# Favorite NOT-NERDY Board/Card Party Game



## Kim G (Dec 1, 2011)

I'm looking to buy a board or card game to play at our Christmas party next week. I want something NOT nerdy because we are going to have a wide range of people at the party. Any suggestions?


----------



## ChristianHedonist (Dec 1, 2011)

iMAgiNiff: http://www.amazon.com/Buffalo-Games-175-iMAgiNiff-Game/dp/B00000JKWY


----------



## SolaScriptura (Dec 1, 2011)

Could you give me an estimate of the number of people you anticipate attending your party?


----------



## he beholds (Dec 1, 2011)

Catch Phrase! I've played it with good friends, nearly-strangers, and just this past weekend my 75 year old grandma, my parents in their 50's, and my 16 year old brother.
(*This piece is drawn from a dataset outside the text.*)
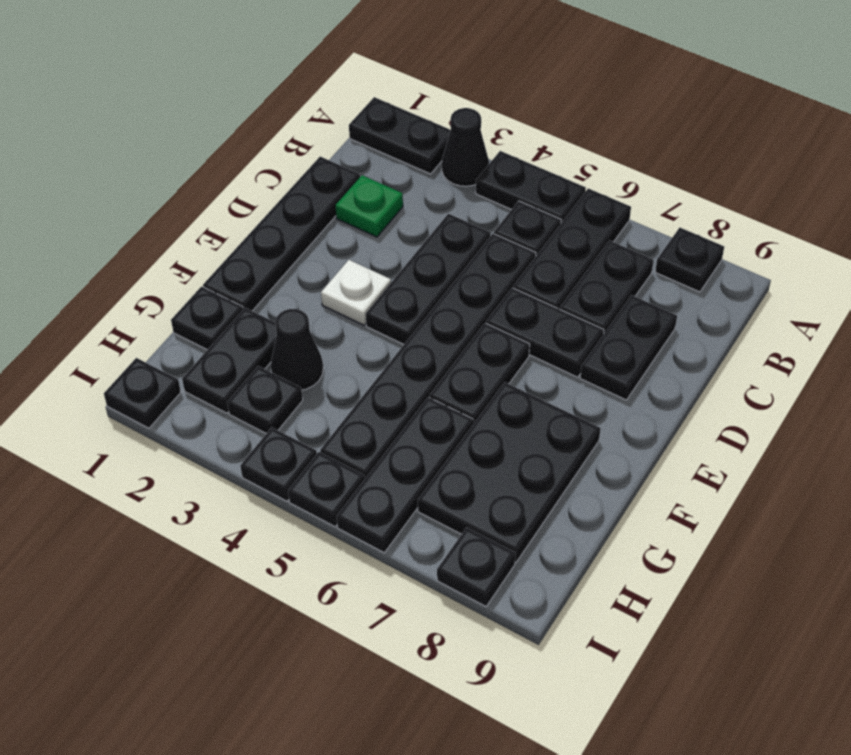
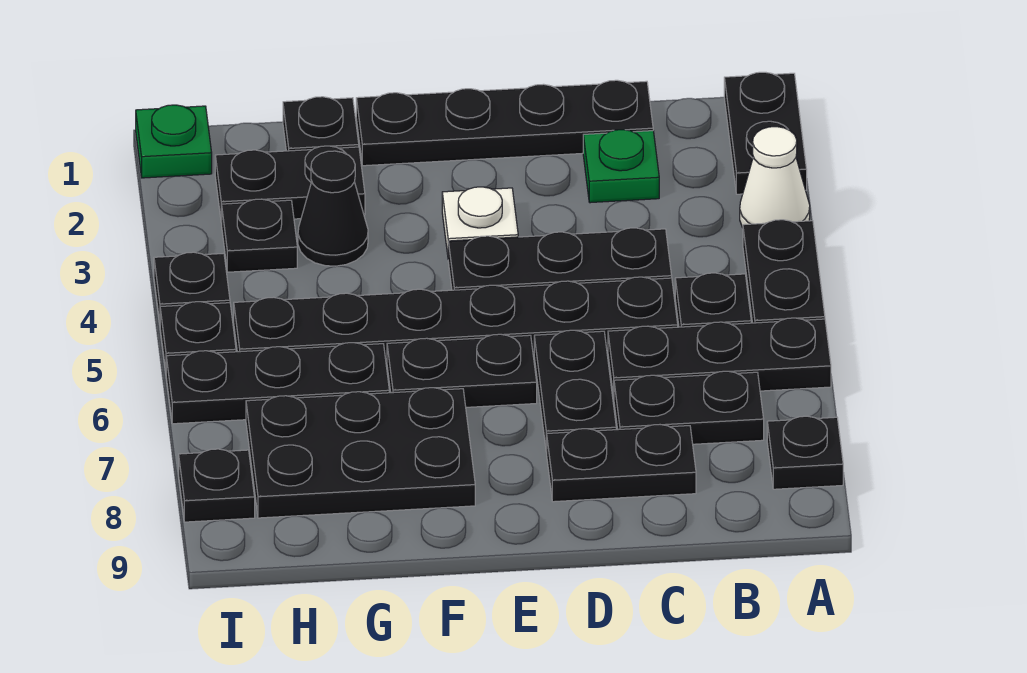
black 1x1 cone [442,108,489,186] -> white 1x1 cone [740,127,810,228]
black 1x1 plate [104,358,181,428] -> green 1x1 plate [136,105,212,178]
Everytime I've played it, everyone there loved it. It's a little pricey ($20-30 depending on where you find it) but a great game for groups!!


----------



## Unoriginalname (Dec 1, 2011)

Telestrations I think. That is how it is spelled


----------



## Tripel (Dec 1, 2011)

Say Anything

The game sat on our shelf unused for years. We gave it a try one night with some friends and had a blast. 
It's sort of like Apples to Apples, but better.

But depending on the size of your party, it may not work. I think it's for up to 8 people.


----------



## Kim G (Dec 1, 2011)

SolaScriptura said:


> Could you give me an estimate of the number of people you anticipate attending your party?



Probably 8-10 people. Nothing big.

---------- Post added at 07:53 PM ---------- Previous post was at 07:51 PM ----------




Tripel said:


> Say Anything
> 
> The game sat on our shelf unused for years. We gave it a try one night with some friends and had a blast.
> It's sort of like Apples to Apples, but better.
> ...



This game looks like a blast. I saw it at Barnes and Noble this morning, actually. I'll have to get it. I don't think it will work for our party because most of the people coming don't know each other, but for family and church friends, it looks like lots of fun.


----------



## GulfCoast Presbyterian (Dec 1, 2011)

Pictionary?


----------



## Scott1 (Dec 1, 2011)

Clue is a fun board game.

Trivial Pursuit is enjoyable for thinking people.

If all thinking people and believers, Bible Trivial Pursuit is enjoyable.


----------



## Zach (Dec 1, 2011)

I like catch phrase a lot. It has resulted in some pretty memorable moments of laughter among friends.


----------